No doubt Robert Whitaker will be writing another book on mental health in America. It would be simply fabulous if his next book is on the subject of how the mental health “industry” has discouraged recovery for those in need by demonizing alternative mental health treatments, practitioners, and out-of-the-box thinkers who challenge the status quo.

Getting there sooner rather than later

Another reason why I like the book, The Alcoholism and Addiction Cure by Chris Prentiss is because he maintains that if you want to get to the bottom of your problems, the multiple therapy approach is best and it works faster. Many people can go for years seeing the same therapist and never become well or else not well enough. This may be because they are undergoing the wrong therapy or perhaps because they do not have a good rapport with the therapist.

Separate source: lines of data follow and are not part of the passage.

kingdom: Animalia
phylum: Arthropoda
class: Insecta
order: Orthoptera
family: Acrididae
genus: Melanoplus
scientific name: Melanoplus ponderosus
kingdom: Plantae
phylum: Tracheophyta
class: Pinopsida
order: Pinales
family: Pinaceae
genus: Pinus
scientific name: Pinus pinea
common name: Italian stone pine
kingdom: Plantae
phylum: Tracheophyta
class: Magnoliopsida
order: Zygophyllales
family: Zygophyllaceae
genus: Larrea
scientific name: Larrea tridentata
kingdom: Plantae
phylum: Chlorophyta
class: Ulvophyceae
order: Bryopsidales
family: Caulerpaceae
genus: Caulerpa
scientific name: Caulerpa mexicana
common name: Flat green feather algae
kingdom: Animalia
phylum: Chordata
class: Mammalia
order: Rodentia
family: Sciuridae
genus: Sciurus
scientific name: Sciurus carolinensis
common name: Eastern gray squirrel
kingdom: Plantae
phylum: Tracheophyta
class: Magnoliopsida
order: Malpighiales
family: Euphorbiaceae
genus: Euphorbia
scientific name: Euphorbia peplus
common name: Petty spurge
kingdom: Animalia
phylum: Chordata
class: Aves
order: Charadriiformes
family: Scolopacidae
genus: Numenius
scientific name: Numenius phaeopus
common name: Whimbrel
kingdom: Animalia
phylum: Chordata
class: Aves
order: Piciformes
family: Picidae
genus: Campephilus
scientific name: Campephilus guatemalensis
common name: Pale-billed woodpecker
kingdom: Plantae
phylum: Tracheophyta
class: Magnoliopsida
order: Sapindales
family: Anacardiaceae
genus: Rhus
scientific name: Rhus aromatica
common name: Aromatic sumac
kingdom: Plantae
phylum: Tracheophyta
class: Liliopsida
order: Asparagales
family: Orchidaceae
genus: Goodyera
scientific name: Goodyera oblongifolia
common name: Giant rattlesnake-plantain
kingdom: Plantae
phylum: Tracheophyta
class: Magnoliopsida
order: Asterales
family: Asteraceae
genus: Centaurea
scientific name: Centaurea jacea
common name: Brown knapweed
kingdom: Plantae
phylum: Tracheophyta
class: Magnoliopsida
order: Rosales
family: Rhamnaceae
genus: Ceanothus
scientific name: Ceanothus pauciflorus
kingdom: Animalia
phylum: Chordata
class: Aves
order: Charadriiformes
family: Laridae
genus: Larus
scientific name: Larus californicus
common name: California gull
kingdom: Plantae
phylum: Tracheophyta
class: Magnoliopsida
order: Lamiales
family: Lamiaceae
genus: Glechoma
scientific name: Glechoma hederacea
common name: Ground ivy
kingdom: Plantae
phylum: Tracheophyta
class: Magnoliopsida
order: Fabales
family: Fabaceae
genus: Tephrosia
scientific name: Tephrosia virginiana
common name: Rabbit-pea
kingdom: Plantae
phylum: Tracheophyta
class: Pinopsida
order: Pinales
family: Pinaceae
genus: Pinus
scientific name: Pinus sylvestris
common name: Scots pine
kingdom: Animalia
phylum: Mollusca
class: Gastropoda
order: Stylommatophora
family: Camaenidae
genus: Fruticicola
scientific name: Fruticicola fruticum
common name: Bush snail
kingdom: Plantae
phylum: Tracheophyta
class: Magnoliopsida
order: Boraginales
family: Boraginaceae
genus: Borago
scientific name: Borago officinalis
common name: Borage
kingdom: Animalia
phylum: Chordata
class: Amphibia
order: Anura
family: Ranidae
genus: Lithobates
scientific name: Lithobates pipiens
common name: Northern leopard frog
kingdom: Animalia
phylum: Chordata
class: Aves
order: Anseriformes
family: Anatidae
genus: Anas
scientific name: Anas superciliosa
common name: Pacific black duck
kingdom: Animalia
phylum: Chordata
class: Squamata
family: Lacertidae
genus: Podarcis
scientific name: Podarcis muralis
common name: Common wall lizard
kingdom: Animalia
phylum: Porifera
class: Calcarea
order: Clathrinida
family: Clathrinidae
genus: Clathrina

Since the goal for everyone should be to resolve their problems as quickly as possible, people should be free to pick and choose their therapy and their therapist, and use several different therapy approaches. People should be free to choose but in reality they are not, as I have found trying to ask Chris’s doctors for the use of other therapies while he was under their care. Just because psychiatry is slowly opening the door to acknowledging the value of Cognitive Behavioral Therapy for schizophrenia doesn’t mean that CBT should be the only therapy employed. CBT may not work for you.

Cognitive Behavioral Therapy can be slow going, so I have introduced Chris to Family Constellation Therapy, sound therapy including the Tomatis Method, and Emotional Freedom Technique. I am of the strong opinion that schizophrenia needs to be solved at the intuitive level. You literally have to become a different emotional being inside your body in order for your sense of self to develop.